Jorge Yáñez, Tecnólogo médico y jefe de Laboratorio Clínico HCV
¿Tiene información respecto del nuevo establecimiento?
La información que tenemos es que se podría demorar 2 o 3 años en que nosotros pasaríamos al nuevo hospital. Nosotros como laboratorio estamos trabajando para que el impacto de este traspaso no sea tan grande, sobre todo para el personal, y también como se presentan nuevas licitaciones tenemos que tener una mirada hacia el nuevo hospital y cómo va a ser ese cambio. Es harto trabajo, sobre todo en la parte administrativa y en la parte de motivación al personal, para que no tengan miedo a decir algo. Aparte de ser un cambio físico, creemos que también implicará un cambio en la cantidad de personas que va a trabajar ahí, porque va a aumentar el número de funcionarios y también el cambio de las funciones que pueden tener en el laboratorio del nuevo hospital.
¿Cómo proyecta el trabajo o las funciones del laboratorio clínico en el nuevo hospital?
Desde el punto de vista del diagnóstico, nuestra función está enfocada en mejorar los aspectos de calidad desde el punto de vista de los resultados que nosotros entregamos. De tal manera que, este avance o traspaso hacia el nuevo hospital, no sea sólo un cambio de lugar, sino también un cambio en los resultados que nosotros vamos entregando, en el aspecto de calidad, que hoy día es lo último que se está haciendo en los laboratorios clínicos y que han tenido mejoras considerables en los análisis estadísticos que se realizan. Este año conseguimos la certificación RIQAS de una programación de evaluación externa de calidad, en la parte de Hematología y Coagulación. Es un programa internacional, en el que participan laboratorios de distintos países y esta misma experiencia la queremos llevar hacia otras unidades de nuestro laboratorio y tenerlo implementado al 100% cuando tengamos las posibilidades de cambiarnos al nuevo establecimiento.
Respecto de las expectativas que existen dentro del personal médico ¿cuáles son y qué esperan del futuro establecimiento?

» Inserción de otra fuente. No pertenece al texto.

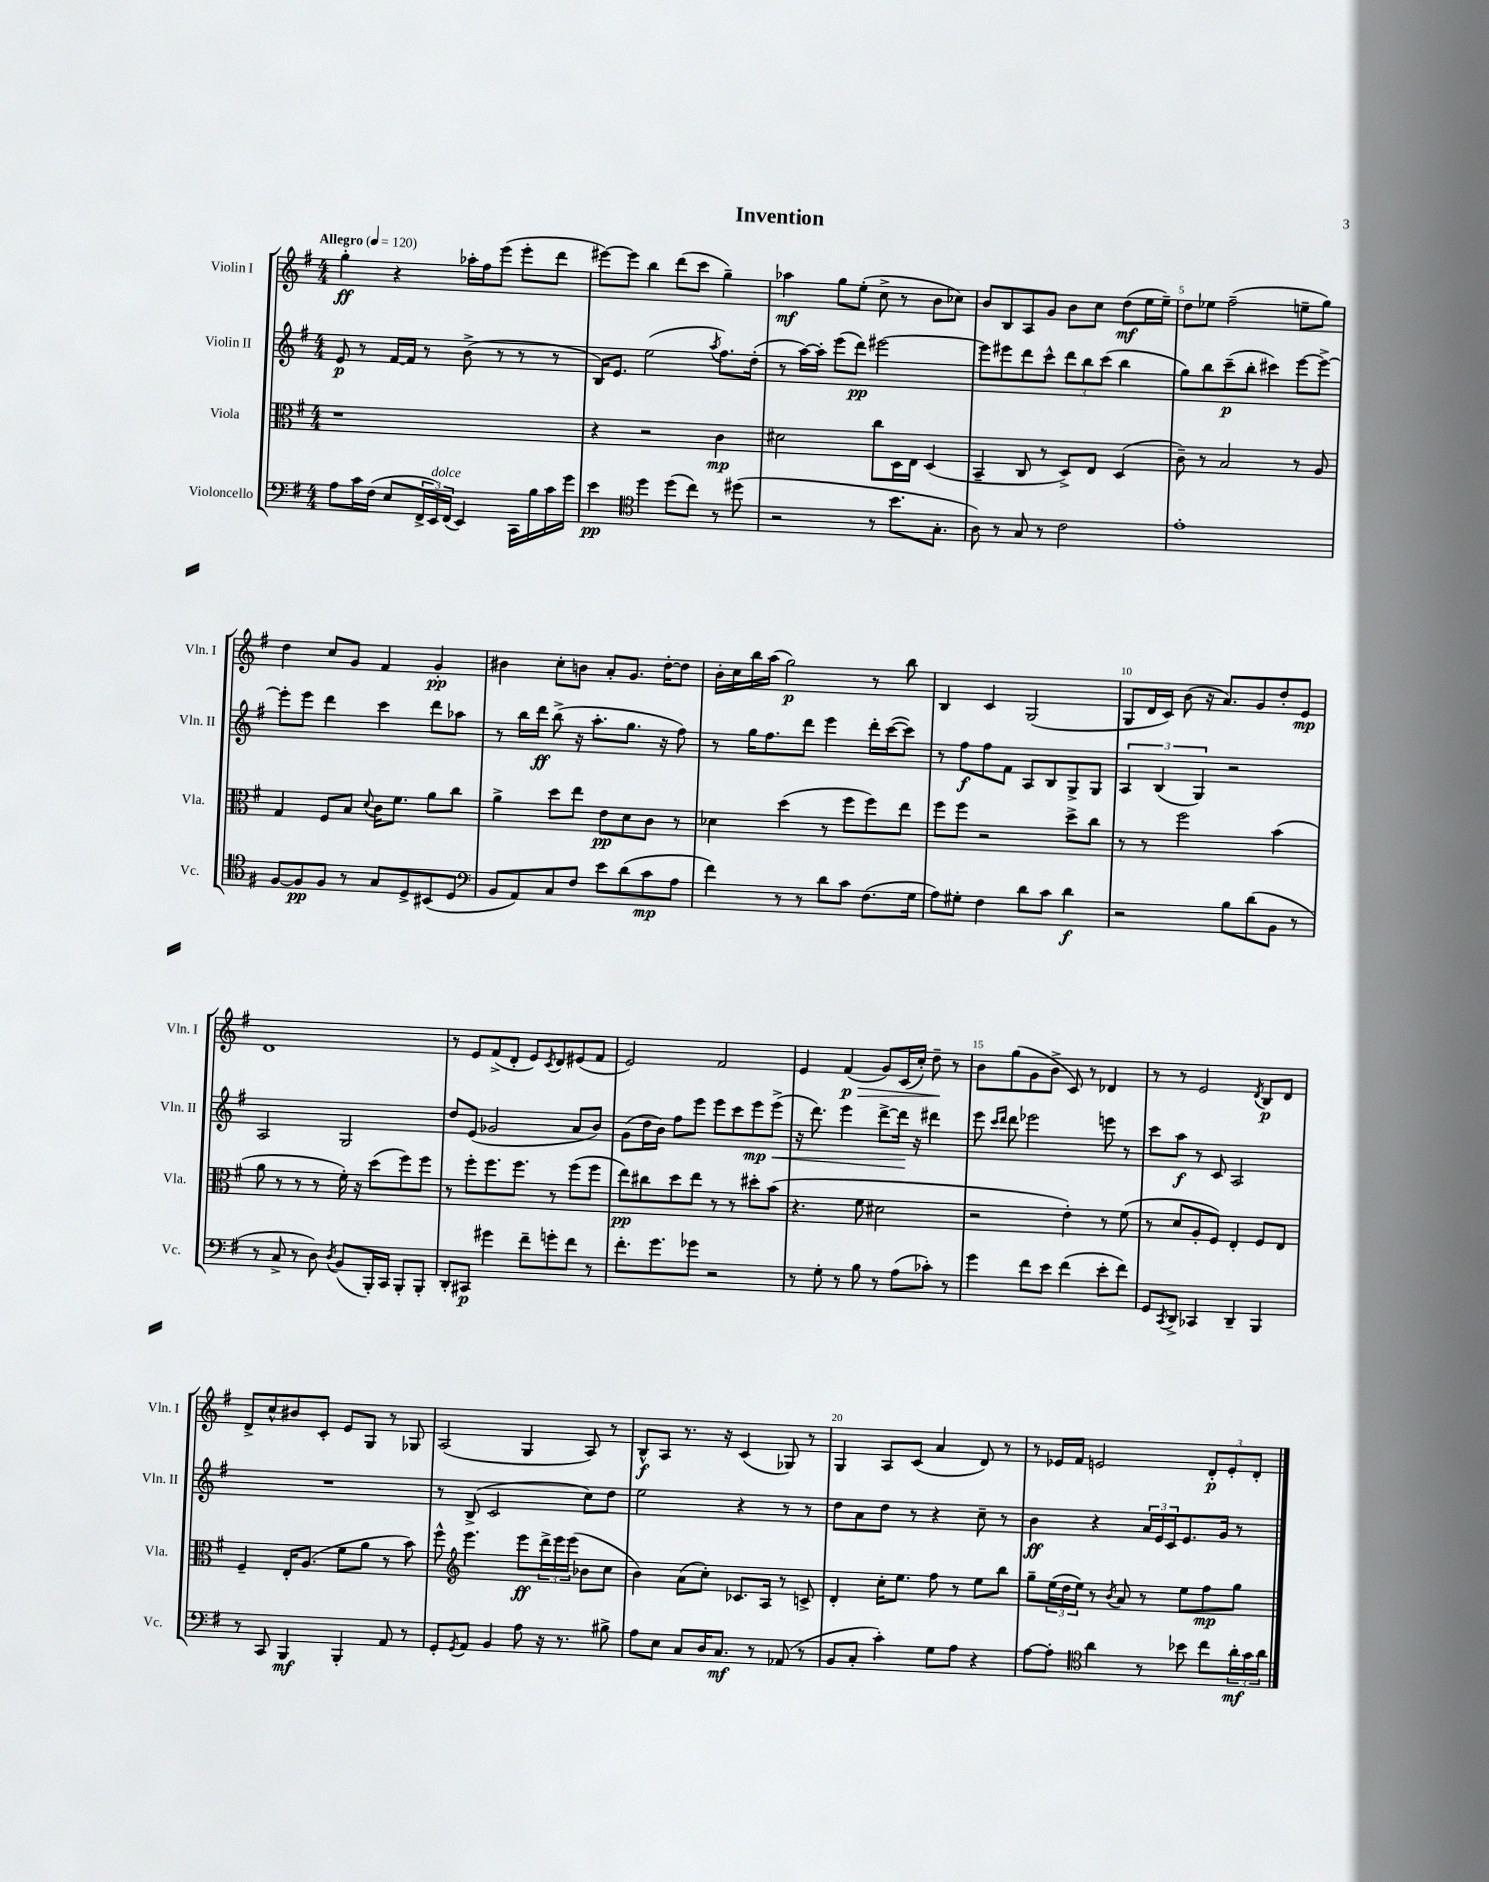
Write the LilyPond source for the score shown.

\header { title = "Invention" }
<<
\new StaffGroup <<
\new Staff = "s0" \with { instrumentName = "Violin I" shortInstrumentName = "Vln. I" } {
    \clef treble \key g \major \numericTimeSignature \time 4/4 \tempo "Allegro" 4 = 120
    g''4-.\ff r4 aes''16-. fis''16 e'''8( e'''8-. d'''8 |
    eis'''8~) eis'''8 b''4 d'''8( c'''8 g''4--) |
    aes''4\mf g''8 e''8-.( c''8-> r8 b'8 ces''8) |
    b'8 b8 a8 g'8 b'8 c''8 d''8\mf( e''16 e''16--) |
    d''8 ees''8 fis''2--( e''8-- g''8) |
    d''4 c''8 g'8 fis'4 g'4-.\pp |
    bis'4 c''8-. b'8 a'8-. g'8. d''16~-. d''8 |
    b'16-. c''16 b''16 a''16( g''2\p) r8 b''8 |
    b4 c'4 g2( |
    g8 d'16 c'16) b'8( r16 a'8.) g'8 d''8-. e'8\mp |
    d'1 |
    r8 e'8 fis'8->( d'8-. e'8) \acciaccatura { c'8 } d'8 eis'8( fis'8 |
    e'2) fis'2 |
    e'4 fis'4\p\>( g'8) c'16( c''16-.) d''8--\! r8 |
    b'8 g''8( g'8 b'8-> c'8) r8 des'4 |
    r8 r8 e'2 \acciaccatura { d'8 } b8\p d'8 |
    d'8-> c''8-^ bis'8 c'8-. e'8 g8 r8 ges8 |
    a2( g4 a8) r8 |
    b8-^\f a8 r8. r16 c'4( ges8) r8 |
    g4 a8 c'8( a'4 d'8) r8 |
    r8 ees'16 fis'16 e'2 \tuplet 3/2 { d'8-.\p e'8-. d'8-. } \bar "|." |
}
\new Staff = "s1" \with { instrumentName = "Violin II" shortInstrumentName = "Vln. II" } {
    \clef treble \key g \major \numericTimeSignature \time 4/4
    e'8\p r8 fis'16~ fis'16 r8 b'8->( r8 r8 r8 |
    b16) e'8. e''2( \acciaccatura { a''8 } fis''8.) d''16-.( |
    r8 a''16~) a''16-. e'''8( d'''8\pp) eis'''2~ |
    eis'''8 eis'''8 d'''8 c'''8-^ \tuplet 3/2 { d'''8 b''8 c'''8( } b''4 |
    g''8) b''8 c'''8--\p( b''8-. cis'''4) e'''8~ e'''8~-> |
    e'''8-. e'''8 d'''4 c'''4 d'''8 aes''8 |
    r8 b''16 d'''16\ff b''8->( r16 a''8.-. g''8. r16 fis''8) |
    r8 g''16 fis''8. d'''8 e'''4 d'''16-. c'''16~( c'''8) |
    r8 fis''8\f fis''8 fis'8 a8 b8 g8-> g8 |
    \tuplet 3/2 { a4 b4( g4) } r2 |
    a2 g2 |
    d''8 e'8( ges'2 a'8 b'8) |
    g'8( d''16 b'16) fis''8 e'''8 e'''8 c'''8 e'''8\mp\< e'''8->( |
    r16 d'''8.) e'''4 d'''8~-> d'''16\! r16 dis'''4 |
    e'''8 \grace { c'''16 d'''16 } d'''8 ees'''2 e'''8 r8 |
    c'''8 a''8\f r8 c'8 a2 |
    R1 |
    r8 b8->( c'2 c''8) d''8 |
    e''2 r4 r8 r8 |
    d''8 a'8 d''8 r8 r4 c''8-- r8 |
    b'4\ff r4 \tuplet 3/2 { a'16 e'16 c'16 } e'8. g'16 r8 \bar "|." |
}
\new Staff = "s2" \with { instrumentName = "Viola" shortInstrumentName = "Vla." } {
    \clef alto \key g \major \numericTimeSignature \time 4/4
    r1 |
    r4 r2 c'4\mp |
    dis'2 c''8 d16 e16 d4( |
    b,4-- c8 r8 d8->) e8 d4( |
    c'8--) r8 b2 r8 a8 |
    g4 fis8 b8 \appoggiatura { d'8 } c'16 fis'8. a'8 c''8 |
    a'4-> d''8 e''8 e'8\pp d'8 c'8 r8 |
    des'4 d''4( r8 fis''8 fis''8) e''8 |
    fis''8 fis''8 r2 d''8-> c''8 |
    r8 r8 fis''2 b'4( |
    a'8 r8 r8 r8 fis'16-.) r16 d''8( fis''8) fis''8 |
    r8 fis''8-. fis''8. fis''8. r8 fis''8( fis''8 |
    e''8\pp) cis''8 d''8 e''8 r8 r8 dis''8-. b'8( |
    r4. fis'8 dis'2 |
    r2 e'4-.) r8 fis'8( |
    r8 d'8 a8-. fis8) e4-. fis8 e8 |
    fis4-- e16-. a8.( fis'8 a'8 r8 b'8) |
    fis''8-^ \clef treble e'''4. e'''8\ff \tuplet 3/2 { d'''16-> e'''16 e'''16( } bes'8 c''8 |
    b'4) a'8( c''8-.) ces'8. a16 r8 c'8-> |
    d'4-. c''16-. e''8. fis''8 r8 e''8 b''8 |
    g''8-- \tuplet 3/2 { e''16( d''16 e''16) } r8 \acciaccatura { b'8 } a'8 r8 e''8 fis''8\mp g''8 \bar "|." |
}
\new Staff = "s3" \with { instrumentName = "Violoncello" shortInstrumentName = "Vc." } {
    \clef bass \key g \major \numericTimeSignature \time 4/4
    a8 c'16 fis16( e8 \tuplet 3/2 { fis,16-> e,16^\markup { \italic "dolce" }) fis,16( } e,4) c,16 b16 c'16 g'16 |
    e'4\pp \clef tenor d''4 d''8( c''8) r8 dis''8( |
    r2 r8 b'8. g8.-. |
    a8) r8 g8 r8 c'2 |
    e'1-. |
    fis8~ fis8\pp fis8 r8 g8 d8-> bis,8( d8 |
    \clef bass b,8 a,8) c8 fis8 e'8 d'8( c'8\mp a8 |
    fis'4) r8 r8 d'8 c'8 fis8.( g16 |
    a8) gis8-. fis4 d'8 c'8 d'4\f |
    r2 b8 d'8( b,8 r8 |
    r8 c8-> r8 d8) \acciaccatura { d8 } b,8( b,,16-.) c,16 b,,8-. b,,8-. |
    d,8-. cis,8\p gis'4 fis'8-- g'8-. fis'8 r8 |
    fis'8.-. g'8. ges'8 r2 |
    r8 g8-. r8 b8 r8 a8( ces'8-.) r8 |
    g'4 fis'8 e'8 fis'4( e'8-. fis'8) |
    g,8 \acciaccatura { c,8 } d,8-> ces,4 d,4-- b,,4 |
    r8 c,8 b,,4\mf b,,4-. a,8 r8 |
    g,8-. \acciaccatura { g,8 } a,8 b,4 a8 r16 r8. bis8-> |
    a8 e8 c8 d16 c8.\mf r8 aes,8( r8 |
    b,8 c8-. c'4-.) g8 a8 r4 |
    a8~ a8-. \clef tenor a'4 r8 bes'8 c''8 \tuplet 3/2 { a'16-.\mf g'16 a'16 } \bar "|." |
}
>>
>>
\layout { \context { \Score \override BarNumber.break-visibility = ##(#f #t #t) barNumberVisibility = #(every-nth-bar-number-visible 5) } }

Por un lado, hay expectativas positivas y, por otro lado, hay un temor frente a ese cambio, principalmente, porque cambiamos de espacio físico. Hemos trabajado con los mismos compañeros más de 15 o 20 años, entonces también los cambios van generando un poco de miedo y en eso estamos tratando de trabajar. Las cosas van a cambiar, pero será para mejor. Las expectativas por ese lado son de temor, sin embargo, los funcionarios quedaron bastante sorprendidos porque la diferencia es un 100% de lo que tenemos actualmente, por la implementación, las nuevas salas… Por ese lado también dan ganas de que se termine rápido y empezar a trabajar en el futuro establecimiento.